(Collected data entries)
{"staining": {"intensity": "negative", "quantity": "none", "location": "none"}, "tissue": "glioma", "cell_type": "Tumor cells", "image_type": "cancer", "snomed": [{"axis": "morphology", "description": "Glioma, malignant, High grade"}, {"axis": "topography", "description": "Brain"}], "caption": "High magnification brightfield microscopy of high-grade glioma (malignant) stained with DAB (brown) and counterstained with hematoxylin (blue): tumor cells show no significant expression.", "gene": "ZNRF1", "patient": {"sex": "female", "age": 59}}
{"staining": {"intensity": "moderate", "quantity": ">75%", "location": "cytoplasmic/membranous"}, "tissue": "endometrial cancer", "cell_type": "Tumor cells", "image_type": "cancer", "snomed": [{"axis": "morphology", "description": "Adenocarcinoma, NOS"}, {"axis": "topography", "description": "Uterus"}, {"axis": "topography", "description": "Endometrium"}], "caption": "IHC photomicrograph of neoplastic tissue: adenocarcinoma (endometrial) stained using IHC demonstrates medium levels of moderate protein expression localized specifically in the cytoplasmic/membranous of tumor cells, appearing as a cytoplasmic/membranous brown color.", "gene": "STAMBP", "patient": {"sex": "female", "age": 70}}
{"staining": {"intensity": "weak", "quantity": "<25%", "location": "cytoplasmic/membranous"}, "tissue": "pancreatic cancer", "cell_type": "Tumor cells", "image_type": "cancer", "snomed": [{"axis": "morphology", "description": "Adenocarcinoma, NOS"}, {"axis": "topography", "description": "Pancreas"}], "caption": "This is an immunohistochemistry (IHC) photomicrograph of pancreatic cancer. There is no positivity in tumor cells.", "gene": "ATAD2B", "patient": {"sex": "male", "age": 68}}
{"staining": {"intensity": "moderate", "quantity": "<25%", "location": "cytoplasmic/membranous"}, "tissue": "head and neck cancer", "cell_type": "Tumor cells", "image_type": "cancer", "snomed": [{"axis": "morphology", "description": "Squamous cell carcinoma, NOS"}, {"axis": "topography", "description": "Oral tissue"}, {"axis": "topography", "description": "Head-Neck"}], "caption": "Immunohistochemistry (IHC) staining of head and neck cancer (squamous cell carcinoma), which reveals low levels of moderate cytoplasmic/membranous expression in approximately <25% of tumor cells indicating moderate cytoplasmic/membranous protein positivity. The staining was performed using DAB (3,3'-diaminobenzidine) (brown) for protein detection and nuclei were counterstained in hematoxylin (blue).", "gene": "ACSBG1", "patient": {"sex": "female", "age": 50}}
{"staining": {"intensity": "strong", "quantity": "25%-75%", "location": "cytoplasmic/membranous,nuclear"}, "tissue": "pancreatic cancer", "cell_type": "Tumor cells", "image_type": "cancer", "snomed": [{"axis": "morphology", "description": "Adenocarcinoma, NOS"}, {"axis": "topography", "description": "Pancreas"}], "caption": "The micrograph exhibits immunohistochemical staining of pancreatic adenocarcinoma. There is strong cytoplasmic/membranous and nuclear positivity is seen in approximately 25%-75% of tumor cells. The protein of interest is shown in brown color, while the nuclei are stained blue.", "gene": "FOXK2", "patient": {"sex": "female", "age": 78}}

● The task:
Only those lines of the entries above that run from the line containing "photomicrograph of neoplastic" to the line containing "(IHC) staining of", both included, should be transcribed exactly.

● Response for this exercise:
{"staining": {"intensity": "moderate", "quantity": ">75%", "location": "cytoplasmic/membranous"}, "tissue": "endometrial cancer", "cell_type": "Tumor cells", "image_type": "cancer", "snomed": [{"axis": "morphology", "description": "Adenocarcinoma, NOS"}, {"axis": "topography", "description": "Uterus"}, {"axis": "topography", "description": "Endometrium"}], "caption": "IHC photomicrograph of neoplastic tissue: adenocarcinoma (endometrial) stained using IHC demonstrates medium levels of moderate protein expression localized specifically in the cytoplasmic/membranous of tumor cells, appearing as a cytoplasmic/membranous brown color.", "gene": "STAMBP", "patient": {"sex": "female", "age": 70}}
{"staining": {"intensity": "weak", "quantity": "<25%", "location": "cytoplasmic/membranous"}, "tissue": "pancreatic cancer", "cell_type": "Tumor cells", "image_type": "cancer", "snomed": [{"axis": "morphology", "description": "Adenocarcinoma, NOS"}, {"axis": "topography", "description": "Pancreas"}], "caption": "This is an immunohistochemistry (IHC) photomicrograph of pancreatic cancer. There is no positivity in tumor cells.", "gene": "ATAD2B", "patient": {"sex": "male", "age": 68}}
{"staining": {"intensity": "moderate", "quantity": "<25%", "location": "cytoplasmic/membranous"}, "tissue": "head and neck cancer", "cell_type": "Tumor cells", "image_type": "cancer", "snomed": [{"axis": "morphology", "description": "Squamous cell carcinoma, NOS"}, {"axis": "topography", "description": "Oral tissue"}, {"axis": "topography", "description": "Head-Neck"}], "caption": "Immunohistochemistry (IHC) staining of head and neck cancer (squamous cell carcinoma), which reveals low levels of moderate cytoplasmic/membranous expression in approximately <25% of tumor cells indicating moderate cytoplasmic/membranous protein positivity. The staining was performed using DAB (3,3'-diaminobenzidine) (brown) for protein detection and nuclei were counterstained in hematoxylin (blue).", "gene": "ACSBG1", "patient": {"sex": "female", "age": 50}}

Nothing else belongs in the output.